Planning for future news
Does constant snacking prevent real hunger? 2013 PRS Award winner Dr Sarah Jenkins was charged with understanding cross platform needs in news consumption.
First a bit of context: the BBC News Audiences team wanted to provide journalists with insight on how to clarify stories to audiences across all platforms and ensure engaging coverage while maintaining its customary high journalistic standards. Within that, a key objective was to help audiences better understand complex stories. The team sought actionable insights to inform the way BBC News stories are covered by:
- creating a regular and reactive, but value for money, resource that the BBC could use at various points to test how coverage is helping to improve understanding of a key news story;
- providing an "audience wind-tunnel" for testing treatments and techniques used in BBC News coverage with different audience groups.
The BBC was looking to set up an approach that could be mobilised at short notice that allowed it to get feedback on treatments and techniques used in its news coverage so as to make the story clear to all audiences. The approach needed to tackle a number of different stories across the coming 12 months, with each session focusing on a different one, despite being unable to plan what future stories would be.
Traditional methods such as discussion groups and online qualitative research can be flexible and quick to turn around, but Ipsos MORI did not feel that they would capture the breadth and depth of insight required across different stimulus and different platforms efficiently. That's why we sought to develop an approach which combined the benefits of a range of qual methods, while remaining flexible to ensure adaptability to the story in focus; hence the birth of the BBC "StoryBoard". In summary, a StoryBoard involves asking participants to undertake tasks; use jargon boxes; join rolling group discussions and depth interviews; vox pops and much more; all on one day, in a single location.
The StoryBoard is implemented in a central location such as a community centre, with circa 60-80 participants dropping in throughout the day. Depending on the flow of participants, each table can be a one-to-one depth interview; or a full group discussion. With recruitment taking place both on the spot and in advance, this method has proved to be ideal for sharing a wide range of stimulus, and capturing thoughts and opinions of a range of participants in a short space of time.
New consumer thinking is generated as participants are given an opportunity to focus on two to three short pieces of stimulus at one time, and are encouraged to articulate specific details relating to the stimulus they have seen that aid their engagement (or conversely, act as a barrier to their understanding). Providing contrasting stimulus allows participants to react to alternative modes of delivery and gives them the tools they need to articulate what can sometimes be subconscious behaviour.
This flexible and fluid approach to qualitative research allows participants to move around the room, and make comparisons to other stimulus and highlight differences across platforms. The exact layout of the day and the number of different stations is bespoke; dependant on the venue, topic and specific platform requirements. Throughout the course of the day the BBC is observing, notes are taken, and analysis is started in small teams. Once participants have left, the whole team, including the BBC, contributes to a wider analysis session.
Lessons for the client
By the end of a StoryBoard day, Ipsos MORI is able to provide detailed feedback on individual stimulus with specific examples indicating what is effective and why; and barriers to understanding, including any assumed knowledge or jargon. Moreover, we are able to identify any similarities or differences across platforms, and provide the BBC with key audience insights on how improvements could help their understanding, both quick wins, and longer term changes. The result is new audience thinking:
1. Clarifying the unique audience challenge of each story
Findings have given the BBC a clearer sense of the barriers to understanding on each individual story.
2. Challenging assumptions about the audience
The research identified smaller, tactical improvements that teams could address immediately.

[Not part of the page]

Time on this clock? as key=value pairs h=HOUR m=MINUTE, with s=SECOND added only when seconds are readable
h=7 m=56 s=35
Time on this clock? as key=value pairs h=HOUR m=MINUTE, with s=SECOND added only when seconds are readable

3. Detailed feedback for correspondents
For the first time, findings were shared directly with correspondents as well as engaging with different BBC News teams and journalists from the Midlands to the Middle East. This has prompted discussion on both daily editorial decisions, to ideas for longer term programming.
4. Encouraging sharing of best practices across BBC News
The findings from this work have highlighted best practices across the full range of BBC News output and thus helped BBC News Audiences to forge more links between teams to the benefit of the audience.

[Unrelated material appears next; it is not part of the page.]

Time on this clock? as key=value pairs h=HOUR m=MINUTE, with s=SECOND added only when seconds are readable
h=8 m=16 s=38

5. Linking stories by theme to extend best practice messages
The team has applied insights across stories of a similar nature, and shown how learnings might be applicable to other stories. For example, findings in the way benefit changes are communicated can be applied to other stories about financial cuts. It has thus extended the life of the insights beyond one story.
Lessons for the future
This approach enables the evaluation of large amounts of stimulus from a range of audiences both effectively and efficiently. Focusing on specific issues such as the way a story is delivered; assumptions of existing knowledge; and terminology provides detailed feedback to the BBC on how audiences engage with large and complex news stories, and what enablers and barriers exist across delivery styles and platforms.

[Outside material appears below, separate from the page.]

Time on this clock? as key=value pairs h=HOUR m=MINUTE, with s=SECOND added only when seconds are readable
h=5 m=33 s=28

The research has helped the BBC to think differently about how it addresses these issues, both providing quick wins, and provoking longer debates on news delivery across teams. Findings have been shared with a wide range of teams across the BBC, vertically from editors to correspondents, making an immediate impact on delivery of news. There has been an unexpected benefit, too, in that lessons are being learned and applied horizontally across teams and audiences.